Si le contrat est accepté, son entrée en vigueur doit
être conditionnelle à sa ratification par un référendum,
organisé sous surveillance des Nations Unies dans le pays administré.
Il peut être prévu que 50, 55, 60, 66 % de la population devra
être d'accord pour que l'entente soit ratifiée.
Suite à ce référendum et à la signature
formelle de l'entente de partenariat intégral, le pays administrateur,
à la date fixée, prend totalement charge du pays à
administrer. Il y débarque avec ses troupes, sa police, ses administrateurs.
Le déroulement du partenariat
Le pays administrateur débarque avec armes et bagages. Surtout,
avec ses experts qui viendront occuper tous les postes clefs de l'administration.
Le problème du pays africain n'est pas, en effet, que le Ministre
africain formé en Sorbonne soit moins doué que son homologue
européen ; il l'est souvent davantage ! Le problème est
que l'impact de ses idées et de ses directives ne va pas beaucoup
plus loin que la porte de son cabinet.
L'infrastructure de cadres intermédiaires et de professionnels
qualifiés qui permet que l'État soit une véritable
machine à administrer et à contrôler n'existe pas dans
les pays sous-développés. La masse de ceux qui prétendent
en être aujourd'hui les rouages de la secrétaire qui
tape les lettres au surveillant de chantier dans la brousse - n'ont ni
la compétence ni surtout la motivation pour remplir cette fonction.

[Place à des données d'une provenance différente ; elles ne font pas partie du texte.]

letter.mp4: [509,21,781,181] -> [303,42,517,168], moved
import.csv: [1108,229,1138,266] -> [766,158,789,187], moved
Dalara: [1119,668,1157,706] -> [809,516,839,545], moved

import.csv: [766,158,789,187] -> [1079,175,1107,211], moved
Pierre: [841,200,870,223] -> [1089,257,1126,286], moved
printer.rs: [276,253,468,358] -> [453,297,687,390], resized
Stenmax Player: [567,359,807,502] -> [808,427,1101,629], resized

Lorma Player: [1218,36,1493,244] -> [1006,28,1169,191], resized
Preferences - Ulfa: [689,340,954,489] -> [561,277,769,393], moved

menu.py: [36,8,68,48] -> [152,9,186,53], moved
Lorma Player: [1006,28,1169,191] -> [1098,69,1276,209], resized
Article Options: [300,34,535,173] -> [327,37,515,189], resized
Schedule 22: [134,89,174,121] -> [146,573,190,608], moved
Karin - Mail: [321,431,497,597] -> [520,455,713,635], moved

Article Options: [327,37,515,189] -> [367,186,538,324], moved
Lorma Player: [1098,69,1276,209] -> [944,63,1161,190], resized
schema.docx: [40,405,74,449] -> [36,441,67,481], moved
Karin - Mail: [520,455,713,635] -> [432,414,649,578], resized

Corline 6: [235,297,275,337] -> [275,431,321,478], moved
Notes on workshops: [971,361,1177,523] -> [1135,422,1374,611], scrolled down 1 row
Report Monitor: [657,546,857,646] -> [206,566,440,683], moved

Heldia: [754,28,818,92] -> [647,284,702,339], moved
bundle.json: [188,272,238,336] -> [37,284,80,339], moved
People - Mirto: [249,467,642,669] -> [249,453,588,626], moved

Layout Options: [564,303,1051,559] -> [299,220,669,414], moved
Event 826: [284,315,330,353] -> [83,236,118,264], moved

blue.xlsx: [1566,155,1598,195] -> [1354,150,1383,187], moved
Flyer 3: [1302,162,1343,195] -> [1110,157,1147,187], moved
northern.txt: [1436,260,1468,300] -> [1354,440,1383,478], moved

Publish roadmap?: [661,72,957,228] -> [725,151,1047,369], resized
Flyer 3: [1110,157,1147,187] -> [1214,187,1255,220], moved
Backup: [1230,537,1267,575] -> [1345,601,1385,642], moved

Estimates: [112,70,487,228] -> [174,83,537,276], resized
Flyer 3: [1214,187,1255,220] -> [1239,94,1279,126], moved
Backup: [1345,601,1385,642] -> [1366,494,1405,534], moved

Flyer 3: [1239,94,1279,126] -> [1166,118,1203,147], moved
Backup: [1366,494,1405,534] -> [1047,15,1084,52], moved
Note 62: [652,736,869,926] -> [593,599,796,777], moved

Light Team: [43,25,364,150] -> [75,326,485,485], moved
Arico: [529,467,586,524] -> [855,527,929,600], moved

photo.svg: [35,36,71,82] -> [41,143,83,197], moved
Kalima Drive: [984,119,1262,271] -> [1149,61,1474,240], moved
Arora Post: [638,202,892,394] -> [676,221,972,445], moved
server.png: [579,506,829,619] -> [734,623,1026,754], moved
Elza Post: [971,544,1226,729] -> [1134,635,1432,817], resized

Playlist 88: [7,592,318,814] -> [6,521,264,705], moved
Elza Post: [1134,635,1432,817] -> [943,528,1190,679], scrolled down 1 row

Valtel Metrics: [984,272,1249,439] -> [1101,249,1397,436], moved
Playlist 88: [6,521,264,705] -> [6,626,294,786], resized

Une gouvernance venant de l'extérieur ne peut être efficace
qui si elle s'appuie sur une structure administrative elle-même importée.
Importée complète, sans même un hiatus où pourrait
naître et grandir le désordre et la corruption. Le pays administrateur
arrive avec toutes les ressources requises. Les lois du pays administrateur,
sauf quelques exceptions dont on a pu convenir, se substituent aussi entièrement
aux lois du pays administré, lesquelles pour la durée de l'entente
n'ont plus valeur juridique.
Les frontières sont totalement ouvertes, dans les deux sens,
au commerce entre le pays administrateurs et le pays administré.
Dans toute la mesure du possible, le pays administrateur verra à
ce que le pays administré puisse jouir des mêmes avantages
d'import-export dont jouit le pays administrateur dans toutes ses ententes
commerciales avec des tiers.
Si ses partenaires ne sont pas d'accord pour cette extension, dans ce
domaine et dans ce domaine seulement, les produits du pays administré
seront soumis à des conditions différentes, mais le pays administrateur
fera les ajustements nécessaires à sa politique économique
afin que ces empêchements soient supprimés le plus rapidement
possible, ou il en dédommagera le pays administré.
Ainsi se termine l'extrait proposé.